**QUOTED PASSAGE**.
◆ ◆ ◆

In case you missed it, I have been saying it applies to a Christian brother or sister who is caught in sin. The New Testament does not teach us to go to people who do not claim to be Christian, and explain how they are sinning. The idea itself is illogical. It is like telling me I’m violating the dress code for a prestigious New York preparatory school. So what if I am? I have nothing to do with the school, so why should I try to abide by their dress code, or indeed, even care what the dress code is? In fact, the way my biases run, I might find out more about the dress code there just so I could be sure and violate it. In the same way, if a person is not a follower of Jesus in the first place, why should he or she live according to the standards of Jesus?
Paul, implementing church discipline in Corinth, writes this:
9I wrote to you in a letter not to associate with sexually immoral people.10I did not mean the immoral people of this world or the greedy and swindlers or idolaters; otherwise you would have to leave the world.11But now I am writing you not to associate with anyone who claims to be a believer who is sexually immoral or greedy, an idolater or verbally abusive, a drunkard or a swindler. Do not even eat with such a person.12For what business is it of mine to judge outsiders? Don’t you judge those who are inside?13But God judges outsiders. Put away the evil person from among yourselves. (1Cor 5:1-13, HCSB; I italicized one part for emphasis)
So we see very clearly, we do not waste time and energy imposing our moral standards on those who do not claim to be Christian. At the same time, when someone claims to be a Christian, and yet engages in a persistent, ongoing pattern of sin, we most definitely have a responsibility to the straying sheep to bring him or her back; if necessary through this pattern of “discipline.”
I want to make sure we understand the cultural and church context for all this. Churches in the New Testament met in homes, and they ranged in size from about four to about fifteen adults. Some cities had multiple churches of this size, and all the groups also considered themselves as “belonging” to the others in one big “church,” but their regular fellowship and worship took place in those small group gatherings. This is important, because it means there was a relational context for this kind of church discipline. These were people who had grown to know and love each other in small-group communities. Church discipline was not done by some barely-known official showing up at your door in a suit and tie to tell you that you were a sinner. It was done by your good friends, maybe even some family members, or co-workers. People who loved you and knew you a little bit would come to you, because they were motivated by love.

◆ ◆ ◆

**QUESTIONS TO ANSWER**.
(A) Answer these questions from the passage on church discipline:
(i) The author compares being told about sins to being told about violating the dress code of what kind of school?
(ii) In which city was Paul carrying out church discipline?
(iii) About how many adults did New Testament churches range in size?
(B) Reproduce the part of the passage on church discipline starting at "Paul, implementing church" and ending at "part for emphasis)".
(C) Resume the passage on church discipline after its final sentence.

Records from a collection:

◆ ◆ ◆

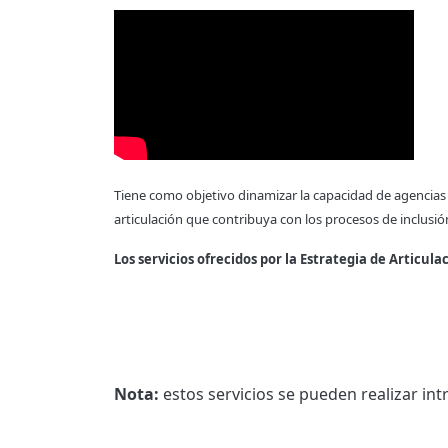
Tiene como objetivo dinamizar la capacidad de agencias de
articulación que contribuya con los procesos de inclusión
Los servicios ofrecidos por la Estrategia de Articul
Nota:
estos servicios se pueden realizar in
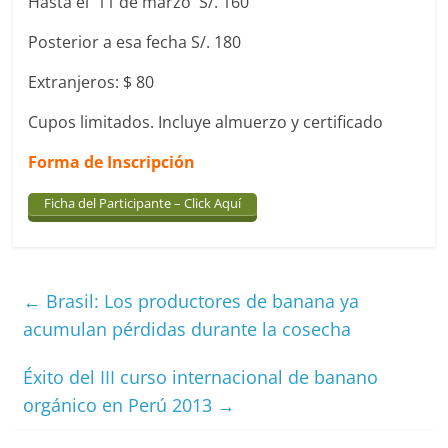
Hasta el 11 de marzo S/. 160
Posterior a esa fecha S/. 180
Extranjeros: $ 80
Cupos limitados. Incluye almuerzo y certificado
Forma de Inscripción
Ficha del Participante – Click Aquí
←
Brasil: Los productores de banana ya
acumulan pérdidas durante la cosecha
Éxito del III curso internacional de banano
orgánico en Perú 2013
→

◆ ◆ ◆

**RESULTS IN ORDER**.
(A)
(i) A prestigious New York preparatory school
(ii) Corinth
(iii) From about four to about fifteen adults

(B)
Paul, implementing church discipline in Corinth, writes this:
9I wrote to you in a letter not to associate with sexually immoral people.10I did not mean the immoral people of this world or the greedy and swindlers or idolaters; otherwise you would have to leave the world.11But now I am writing you not to associate with anyone who claims to be a believer who is sexually immoral or greedy, an idolater or verbally abusive, a drunkard or a swindler. Do not even eat with such a person.12For what business is it of mine to judge outsiders? Don’t you judge those who are inside?13But God judges outsiders. Put away the evil person from among yourselves. (1Cor 5:1-13, HCSB; I italicized one part for emphasis)

(C)
Now, I want to be honest. I have had to engage in this kind of church discipline a handful of times during my ministry as a pastor. I have never enjoyed one minute of it. And unfortunately, it does not always lead to repentance. I have known two different men, who, caught in an affair, claimed that the real sin was that his wife “gossiped” to me about the affair. Sadly, in those cases, the men chose to leave the church themselves even before the process had come to bringing in more of the community. Though I believe we approached them in real love and urged them to receive grace in repentance, they chose differently. Even worse, they went to churches elsewhere in town and pretended to be walking with the Lord. It is very discouraging when things like this happen. However, I am reminded of the Lord’s words to Ezekiel.
4The children [of Israel] are obstinate and hardhearted. I am sending you to them, and you must say to them, ‘This is what the Lord GOD says.’5Whether they listen or refuse to listen — for they are a rebellious house — they will know that a prophet has been among them.6“But you, son of man, do not be afraid of them or their words, though briers and thorns are beside you and you live among scorpions. Don’t be afraid of their words or be discouraged by the look on their faces, for they are a rebellious house.7But speak My words to them whether they listen or refuse to listen, for they are rebellious. (Ezek 2:4-7, HCSB)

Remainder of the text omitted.